Directions. Find the lines holding the string "Right" in the data, then copy all of them.

[Images with pose keypoints]
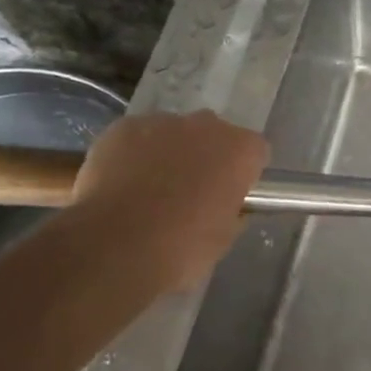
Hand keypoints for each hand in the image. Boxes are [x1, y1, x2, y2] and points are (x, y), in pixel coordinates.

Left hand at [67, 110, 267, 297]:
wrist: (115, 246)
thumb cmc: (181, 248)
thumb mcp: (223, 239)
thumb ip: (232, 210)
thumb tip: (226, 205)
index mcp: (240, 151)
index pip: (255, 151)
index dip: (243, 173)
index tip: (231, 194)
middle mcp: (206, 125)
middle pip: (214, 134)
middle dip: (206, 156)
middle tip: (191, 192)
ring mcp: (162, 122)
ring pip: (172, 133)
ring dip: (168, 154)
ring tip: (149, 191)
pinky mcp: (123, 128)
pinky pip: (136, 137)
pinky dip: (133, 154)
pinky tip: (121, 185)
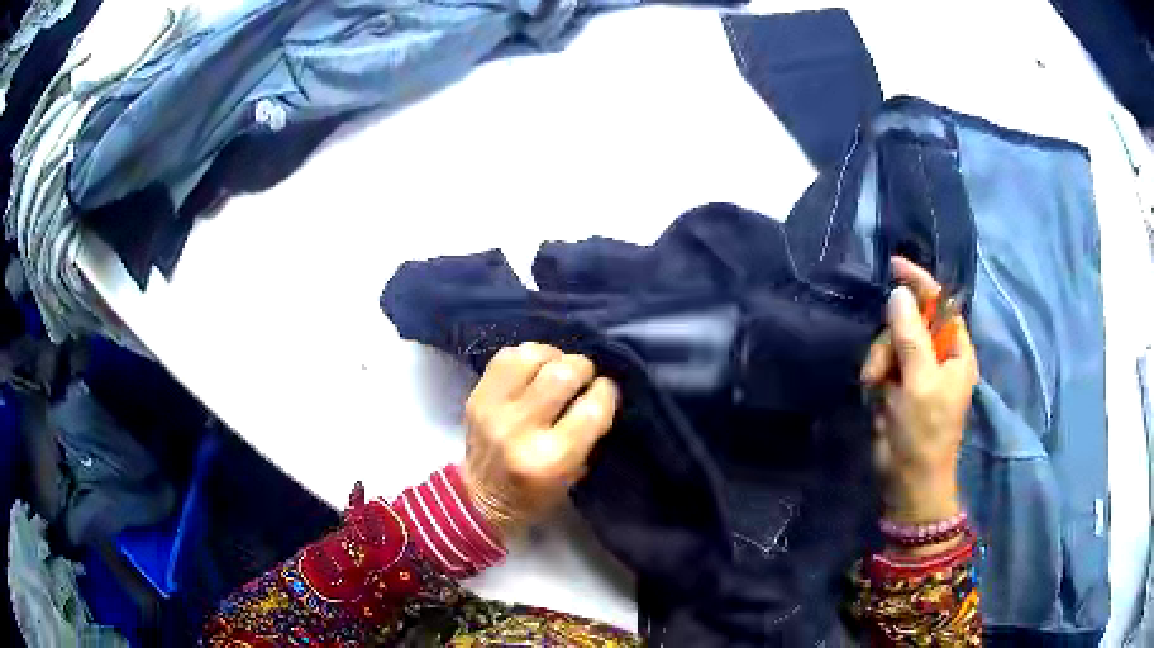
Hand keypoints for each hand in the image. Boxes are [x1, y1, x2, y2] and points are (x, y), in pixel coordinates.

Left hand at [460, 342, 619, 539]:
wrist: (478, 498)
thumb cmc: (535, 495)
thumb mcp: (574, 476)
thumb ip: (589, 434)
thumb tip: (600, 391)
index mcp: (551, 459)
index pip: (592, 408)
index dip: (606, 392)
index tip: (605, 391)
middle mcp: (521, 430)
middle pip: (563, 374)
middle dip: (582, 369)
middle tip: (583, 377)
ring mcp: (493, 409)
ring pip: (533, 356)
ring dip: (553, 357)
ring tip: (557, 368)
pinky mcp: (476, 397)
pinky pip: (506, 357)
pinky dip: (526, 357)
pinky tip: (533, 369)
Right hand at [861, 257, 978, 524]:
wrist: (907, 481)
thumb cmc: (925, 433)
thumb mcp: (920, 383)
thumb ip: (911, 337)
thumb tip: (899, 294)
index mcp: (957, 353)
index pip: (942, 305)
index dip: (921, 283)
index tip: (894, 266)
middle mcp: (939, 357)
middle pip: (910, 323)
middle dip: (891, 339)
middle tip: (880, 367)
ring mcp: (917, 373)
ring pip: (891, 343)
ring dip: (879, 361)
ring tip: (875, 387)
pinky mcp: (898, 387)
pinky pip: (882, 364)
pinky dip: (875, 376)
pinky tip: (875, 396)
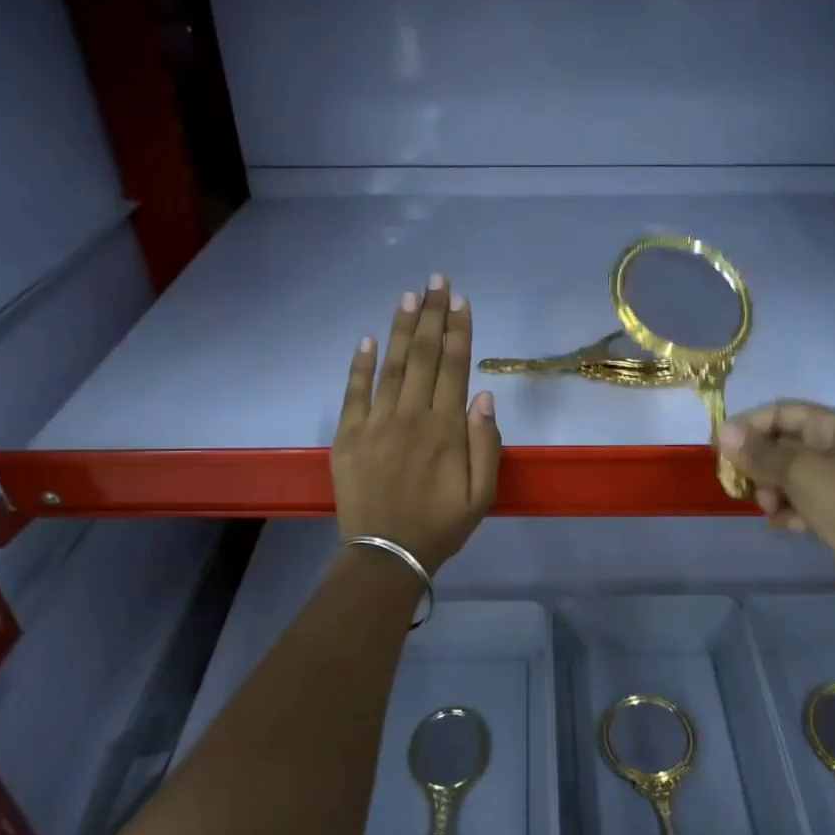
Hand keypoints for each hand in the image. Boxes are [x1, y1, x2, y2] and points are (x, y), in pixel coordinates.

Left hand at [334, 275, 500, 572]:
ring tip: (409, 296)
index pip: (455, 368)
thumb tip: (484, 396)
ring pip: (392, 366)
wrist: (386, 554)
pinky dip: (360, 365)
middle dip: (433, 316)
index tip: (461, 301)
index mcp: (446, 429)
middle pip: (425, 357)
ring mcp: (376, 423)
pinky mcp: (348, 436)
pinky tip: (367, 339)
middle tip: (437, 281)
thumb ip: (486, 444)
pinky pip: (354, 393)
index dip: (459, 331)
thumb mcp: (482, 494)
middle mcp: (411, 417)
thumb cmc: (441, 526)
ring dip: (402, 329)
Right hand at [716, 402, 834, 634]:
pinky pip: (802, 504)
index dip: (747, 426)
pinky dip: (789, 512)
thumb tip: (724, 431)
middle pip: (783, 444)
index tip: (718, 449)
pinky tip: (786, 526)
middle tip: (742, 484)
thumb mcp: (802, 472)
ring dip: (772, 490)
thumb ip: (760, 453)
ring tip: (770, 508)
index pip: (780, 412)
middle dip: (759, 463)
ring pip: (789, 477)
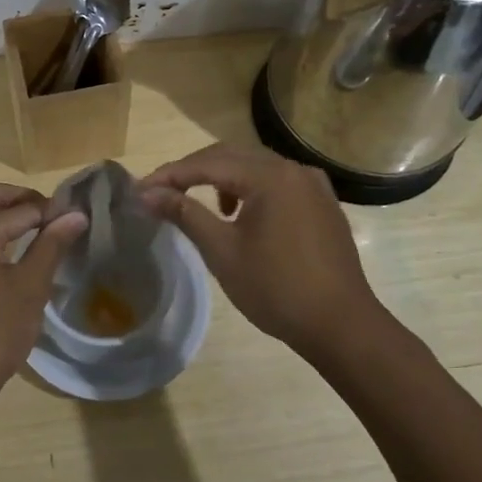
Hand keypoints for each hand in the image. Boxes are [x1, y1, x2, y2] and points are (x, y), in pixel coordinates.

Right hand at [140, 144, 384, 352]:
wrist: (341, 326)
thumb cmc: (277, 289)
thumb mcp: (223, 251)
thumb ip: (185, 214)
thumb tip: (147, 194)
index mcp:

Exercise result.
Right hand at [861, 257, 978, 524]:
Right hand at [716, 402, 834, 634]:
Right hand at [140, 144, 384, 352]:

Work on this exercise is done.